Automatic descriptive classification of self-reported traumatic experiences: A primer and example in applying a pretrained large language model to study psychological phenomenology.
A large cohort of N=1,473 individuals recruited through Google Ads for pre-screening as part of a larger study on major depressive disorder (MDD) is being used. Written responses to an open-ended prompt regarding the worst event experienced are descriptively classified via a novel 31-item inventory which allows for structured qualitative coding. Written responses are applied to a pre-trained large language model (BERT) to automatically generate latent representations of these self-reported experiences.
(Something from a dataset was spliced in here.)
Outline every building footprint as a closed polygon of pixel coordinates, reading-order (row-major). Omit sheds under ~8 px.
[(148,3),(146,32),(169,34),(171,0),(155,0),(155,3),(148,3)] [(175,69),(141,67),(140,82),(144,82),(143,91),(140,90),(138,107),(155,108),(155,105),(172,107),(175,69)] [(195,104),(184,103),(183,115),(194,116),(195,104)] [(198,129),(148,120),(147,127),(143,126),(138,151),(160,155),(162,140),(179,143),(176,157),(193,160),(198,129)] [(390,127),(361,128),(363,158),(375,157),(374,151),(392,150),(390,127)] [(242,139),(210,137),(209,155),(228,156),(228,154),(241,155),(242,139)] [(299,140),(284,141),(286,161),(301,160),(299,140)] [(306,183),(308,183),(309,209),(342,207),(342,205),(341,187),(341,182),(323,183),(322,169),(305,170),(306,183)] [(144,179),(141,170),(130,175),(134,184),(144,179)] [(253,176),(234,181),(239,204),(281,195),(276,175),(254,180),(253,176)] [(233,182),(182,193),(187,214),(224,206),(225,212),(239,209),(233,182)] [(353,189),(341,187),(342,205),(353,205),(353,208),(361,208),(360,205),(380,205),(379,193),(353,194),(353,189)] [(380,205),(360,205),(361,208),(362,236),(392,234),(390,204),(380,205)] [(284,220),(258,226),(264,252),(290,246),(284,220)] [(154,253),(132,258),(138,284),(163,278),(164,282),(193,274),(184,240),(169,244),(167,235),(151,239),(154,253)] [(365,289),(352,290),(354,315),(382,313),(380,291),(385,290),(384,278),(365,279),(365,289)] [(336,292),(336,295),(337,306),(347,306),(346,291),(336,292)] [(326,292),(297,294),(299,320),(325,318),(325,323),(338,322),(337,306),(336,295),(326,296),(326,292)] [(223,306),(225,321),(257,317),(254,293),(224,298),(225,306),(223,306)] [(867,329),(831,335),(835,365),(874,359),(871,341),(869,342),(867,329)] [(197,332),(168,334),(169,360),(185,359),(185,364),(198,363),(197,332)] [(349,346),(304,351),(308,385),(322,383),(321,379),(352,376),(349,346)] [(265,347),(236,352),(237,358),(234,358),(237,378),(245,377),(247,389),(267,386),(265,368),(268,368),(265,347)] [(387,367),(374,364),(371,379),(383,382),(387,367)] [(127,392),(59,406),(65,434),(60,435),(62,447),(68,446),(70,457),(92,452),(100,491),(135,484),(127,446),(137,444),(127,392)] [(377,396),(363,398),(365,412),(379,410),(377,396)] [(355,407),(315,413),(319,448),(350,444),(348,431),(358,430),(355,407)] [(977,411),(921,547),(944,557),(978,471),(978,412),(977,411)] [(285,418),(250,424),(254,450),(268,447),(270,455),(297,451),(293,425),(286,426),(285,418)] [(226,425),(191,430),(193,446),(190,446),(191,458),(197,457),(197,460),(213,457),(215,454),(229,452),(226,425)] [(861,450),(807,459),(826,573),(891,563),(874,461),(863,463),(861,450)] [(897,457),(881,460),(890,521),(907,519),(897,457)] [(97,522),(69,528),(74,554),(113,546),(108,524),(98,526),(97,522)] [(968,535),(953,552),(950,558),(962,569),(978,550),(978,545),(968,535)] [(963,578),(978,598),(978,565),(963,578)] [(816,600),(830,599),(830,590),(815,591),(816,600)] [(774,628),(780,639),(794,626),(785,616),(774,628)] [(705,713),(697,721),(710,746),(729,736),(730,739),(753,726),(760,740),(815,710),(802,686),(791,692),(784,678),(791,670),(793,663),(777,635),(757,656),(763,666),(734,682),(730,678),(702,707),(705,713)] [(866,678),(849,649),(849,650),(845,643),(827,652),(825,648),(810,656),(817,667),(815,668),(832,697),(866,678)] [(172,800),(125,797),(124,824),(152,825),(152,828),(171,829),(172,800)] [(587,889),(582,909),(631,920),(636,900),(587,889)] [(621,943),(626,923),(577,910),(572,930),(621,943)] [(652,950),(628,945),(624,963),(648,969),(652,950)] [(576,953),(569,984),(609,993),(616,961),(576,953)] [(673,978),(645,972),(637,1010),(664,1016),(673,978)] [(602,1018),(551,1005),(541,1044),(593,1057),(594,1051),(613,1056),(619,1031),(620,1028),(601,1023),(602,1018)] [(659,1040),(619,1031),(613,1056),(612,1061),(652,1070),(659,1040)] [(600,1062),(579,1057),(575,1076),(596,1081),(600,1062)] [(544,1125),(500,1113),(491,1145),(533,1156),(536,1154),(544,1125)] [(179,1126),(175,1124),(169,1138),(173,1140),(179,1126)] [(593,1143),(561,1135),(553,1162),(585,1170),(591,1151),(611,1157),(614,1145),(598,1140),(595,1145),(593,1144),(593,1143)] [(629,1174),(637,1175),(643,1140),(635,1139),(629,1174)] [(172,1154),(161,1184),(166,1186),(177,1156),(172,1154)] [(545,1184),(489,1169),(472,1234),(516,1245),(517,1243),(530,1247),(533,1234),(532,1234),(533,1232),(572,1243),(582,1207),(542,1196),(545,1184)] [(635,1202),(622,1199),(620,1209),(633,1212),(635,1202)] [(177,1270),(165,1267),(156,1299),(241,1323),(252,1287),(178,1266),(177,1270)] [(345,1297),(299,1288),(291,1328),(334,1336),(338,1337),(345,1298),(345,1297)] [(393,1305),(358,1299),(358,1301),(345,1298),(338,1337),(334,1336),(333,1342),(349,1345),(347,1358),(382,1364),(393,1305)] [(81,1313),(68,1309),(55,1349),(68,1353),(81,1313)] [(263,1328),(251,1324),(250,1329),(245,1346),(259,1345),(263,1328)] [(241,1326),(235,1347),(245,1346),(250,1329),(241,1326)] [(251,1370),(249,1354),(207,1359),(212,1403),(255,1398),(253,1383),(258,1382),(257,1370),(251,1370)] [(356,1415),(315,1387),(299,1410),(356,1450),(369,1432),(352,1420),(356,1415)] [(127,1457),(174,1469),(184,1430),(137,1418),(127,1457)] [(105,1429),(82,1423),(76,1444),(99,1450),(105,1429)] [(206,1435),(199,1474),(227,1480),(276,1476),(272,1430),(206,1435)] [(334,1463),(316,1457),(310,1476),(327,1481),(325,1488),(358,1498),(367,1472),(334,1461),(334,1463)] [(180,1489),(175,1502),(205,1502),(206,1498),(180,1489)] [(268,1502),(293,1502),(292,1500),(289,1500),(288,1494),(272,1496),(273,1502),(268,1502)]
A dimensionally reduced form of these latent representations are then used as features to train, validate, and test a series of classification-based machine learning models which, in total, summarize key themes of the reported negative experience. This pipeline is then used to explore the relative importance of different aspects of negative experiences (e.g., who was affected, who was responsible, when did the experience occur, what trauma was sustained, was the event personally witnessed) by treating them as features in a new set of models tasked with predicting PCL-5-related outcomes.
The primary goal of this work is to provide a detailed example of how pretrained large language models can be leveraged to profile mental health and address questions in psychological science using real-world data. Through highlighting and explaining major decision points along the way, from data preprocessing to results interpretation, this work may serve as a starting point for researchers to employ large language models in their own work.